April is the month of second chances, which gives us the opportunity to reflect on the progress made in criminal justice reform. As we continue to focus on second chances for nonviolent criminals, April offers us the opportunity to consider second chances for fatherhood in the lives of children whose parents are incarcerated.
American prisons are full of fathers separated from their children, housing an estimated 800,000 incarcerated parents, 92% of whom cannot be a stable force in their children’s lives. Most of these men are fatherless themselves, perpetuating a cycle of broken families.
America is home to more than 1.7 million children with a parent in prison, or 2.3% of all US residents under the age of 18. According to a 2021 report by the Department of Justice, the average age of children with a parent in prison is between 9 and 10 years old.
This means that there are nearly 2 million children growing up without a father to discipline or encourage them. The truth is that fatherlessness is one of the most accurate predictors of social outcomes in a child’s life. Data suggests that children with a father in their life are less likely to abuse drugs and alcohol, drop out of school, run away from home, commit suicide and more.
Nor should it come as a surprise that fatherlessness and criminal activity are closely linked. Data shows that fatherless children are about 20 times more likely to end up incarcerated and 11 times more likely to engage in violent behavior than their counterparts from two-parent homes. Similarly, approximately 80% of all young people in prison come from fatherless homes.
This sobering fact matches what I see through my daily work with juvenile detention centres. Just last week I was visiting a facility in Florida, where I learned that 94% of the minors we visited had no father at home. Amazingly, this juvenile detention center – like many others in our country – didn’t even require high school or GED courses for young inmates to prepare them for a successful life after incarceration.
In my mind, this is the wrong approach. As a society, we should push these children to pursue an education or acquire skills while requiring it for any minor in the context of rehabilitation. Instead, we deny them and force them to sit in jail and rack their brains on pop culture that glorifies crime and denigrates family.
Ironically, our failure to demand access to education and training programs for minors in detention is costing taxpayers more. Without education and training, the most basic basics, young people coming out of juvenile detention face enormous difficulties in finding a job, which increases their risk of recidivism and ending up in prison.

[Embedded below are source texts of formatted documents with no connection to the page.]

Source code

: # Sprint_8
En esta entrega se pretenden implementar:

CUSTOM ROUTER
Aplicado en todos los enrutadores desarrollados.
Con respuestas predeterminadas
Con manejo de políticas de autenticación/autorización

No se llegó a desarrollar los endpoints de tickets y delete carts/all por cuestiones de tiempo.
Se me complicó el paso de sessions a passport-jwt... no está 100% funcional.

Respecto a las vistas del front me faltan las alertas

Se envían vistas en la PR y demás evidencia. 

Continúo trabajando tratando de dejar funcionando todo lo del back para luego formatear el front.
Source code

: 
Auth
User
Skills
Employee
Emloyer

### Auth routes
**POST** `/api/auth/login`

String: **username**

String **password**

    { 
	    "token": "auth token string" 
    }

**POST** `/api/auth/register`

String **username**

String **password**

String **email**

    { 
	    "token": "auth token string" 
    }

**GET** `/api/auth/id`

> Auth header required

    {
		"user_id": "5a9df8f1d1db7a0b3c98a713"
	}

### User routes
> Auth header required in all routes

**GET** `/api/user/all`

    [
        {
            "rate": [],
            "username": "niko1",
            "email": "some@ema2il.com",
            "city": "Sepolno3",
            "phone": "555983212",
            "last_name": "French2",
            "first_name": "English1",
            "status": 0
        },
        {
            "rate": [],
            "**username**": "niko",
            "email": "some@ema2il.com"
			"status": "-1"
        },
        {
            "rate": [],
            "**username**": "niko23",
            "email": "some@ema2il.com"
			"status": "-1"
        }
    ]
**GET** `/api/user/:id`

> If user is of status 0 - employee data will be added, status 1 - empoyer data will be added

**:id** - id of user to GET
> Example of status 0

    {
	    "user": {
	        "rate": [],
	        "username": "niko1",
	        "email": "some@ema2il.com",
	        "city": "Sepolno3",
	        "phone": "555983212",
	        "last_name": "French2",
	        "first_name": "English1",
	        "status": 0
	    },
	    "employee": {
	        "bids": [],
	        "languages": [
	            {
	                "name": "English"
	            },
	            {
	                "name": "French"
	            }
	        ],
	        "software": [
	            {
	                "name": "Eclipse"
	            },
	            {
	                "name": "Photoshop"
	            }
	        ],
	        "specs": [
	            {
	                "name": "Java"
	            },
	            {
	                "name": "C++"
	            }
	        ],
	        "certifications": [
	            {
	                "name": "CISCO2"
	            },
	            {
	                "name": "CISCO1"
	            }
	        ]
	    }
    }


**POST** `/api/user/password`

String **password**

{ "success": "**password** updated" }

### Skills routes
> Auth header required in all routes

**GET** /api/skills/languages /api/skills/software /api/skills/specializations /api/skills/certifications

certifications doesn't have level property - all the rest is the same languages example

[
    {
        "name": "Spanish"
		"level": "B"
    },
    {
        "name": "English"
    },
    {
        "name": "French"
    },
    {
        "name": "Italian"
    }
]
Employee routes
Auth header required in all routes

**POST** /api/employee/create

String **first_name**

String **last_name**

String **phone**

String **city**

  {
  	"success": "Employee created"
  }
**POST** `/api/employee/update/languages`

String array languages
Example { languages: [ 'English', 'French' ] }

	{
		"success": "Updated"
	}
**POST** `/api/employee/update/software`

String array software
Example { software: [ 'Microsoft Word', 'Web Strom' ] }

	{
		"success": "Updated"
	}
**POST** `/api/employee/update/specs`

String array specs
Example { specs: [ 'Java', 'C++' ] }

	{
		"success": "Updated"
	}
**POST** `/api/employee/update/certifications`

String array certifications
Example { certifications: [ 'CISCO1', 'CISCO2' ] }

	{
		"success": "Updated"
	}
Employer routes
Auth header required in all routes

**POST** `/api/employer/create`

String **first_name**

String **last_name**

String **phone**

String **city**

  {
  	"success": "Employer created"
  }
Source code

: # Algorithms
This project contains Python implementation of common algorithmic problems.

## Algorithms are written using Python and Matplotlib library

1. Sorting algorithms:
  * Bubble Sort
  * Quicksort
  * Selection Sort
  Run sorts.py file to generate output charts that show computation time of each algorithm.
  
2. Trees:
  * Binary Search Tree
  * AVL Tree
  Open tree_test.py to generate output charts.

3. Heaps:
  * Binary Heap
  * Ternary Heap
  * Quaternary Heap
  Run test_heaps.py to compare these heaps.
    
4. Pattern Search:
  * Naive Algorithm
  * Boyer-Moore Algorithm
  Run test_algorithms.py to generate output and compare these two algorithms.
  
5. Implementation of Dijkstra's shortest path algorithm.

The costs of a demanding education and training for our children end up far outweighing the costs of not preparing them for success in life, and studies estimate that for every dollar spent on education in prison, four five dollars are saved after liberation – plus the moral stain he puts on our country by not providing children with the foundation they need to succeed. These programs already exist, so there would be no additional cost; we just need to demand them.
For example, The GEO Group is a leading organization that operates as one of the most successful government contractors in the criminal justice system. With a strong adherence to an evidence-based approach to rehabilitation, GEO Group has provided thousands of current and former inmates with resources to successfully reintegrate into society after release.
These programs cover a wide variety of areas such as behavioral therapy and educational resources, and they even extend post-release support by ensuring that returning citizens are not left behind in a world they may not recognize. to be more.
This is where the real conversation about equity should take place in America. It is a tragedy for society and the mismanagement of taxpayers’ money to spend tens of billions of dollars on prisons just to seat underage prisoners without receiving common sense efforts for rehabilitation and rehabilitation. acquisition of skills.
The Bible says, “spare not the rod,” and that’s exactly what we’re doing in our criminal justice system by allowing criminals to remain in custody unprepared to return to society. This is just another example of being “soft on crime” to the detriment of our young people and our society. Rehabilitation should be a mandatory component of the incarceration of non-violent criminals, both for the inmate and for the community.
We’ve all done things we regret and had times in our lives when we needed a second chance. Many of us have had this chance simply because of the opportunities in which we were born, by the grace of God. This is our chance to offer those same chances to others too. It’s also a second chance for us as Americans not to disappoint our children.
This is a second chance for us to guide them on the path to success and to truly invest in the future of our country, rather than keeping them stuck in cycles of crime and poverty. It’s a second chance in life as well as a second chance in fatherhood. It’s a second chance with the family. It’s a second chance to be a role model, mentor, provider and protector.
This month of April is a second chance for all of us.
• Jack Brewer is president of the Center for Opportunity Now and vice president of the Center for 1776 at America First Policy Institute. He was appointed by former President Donald Trump to the Congressional Commission on the Social Status of Black Men and Boys and is currently a professor at the Fordham Gabelli School of Business. Brewer previously played in the NFL for the Minnesota Vikings, New York Giants and Philadelphia Eagles.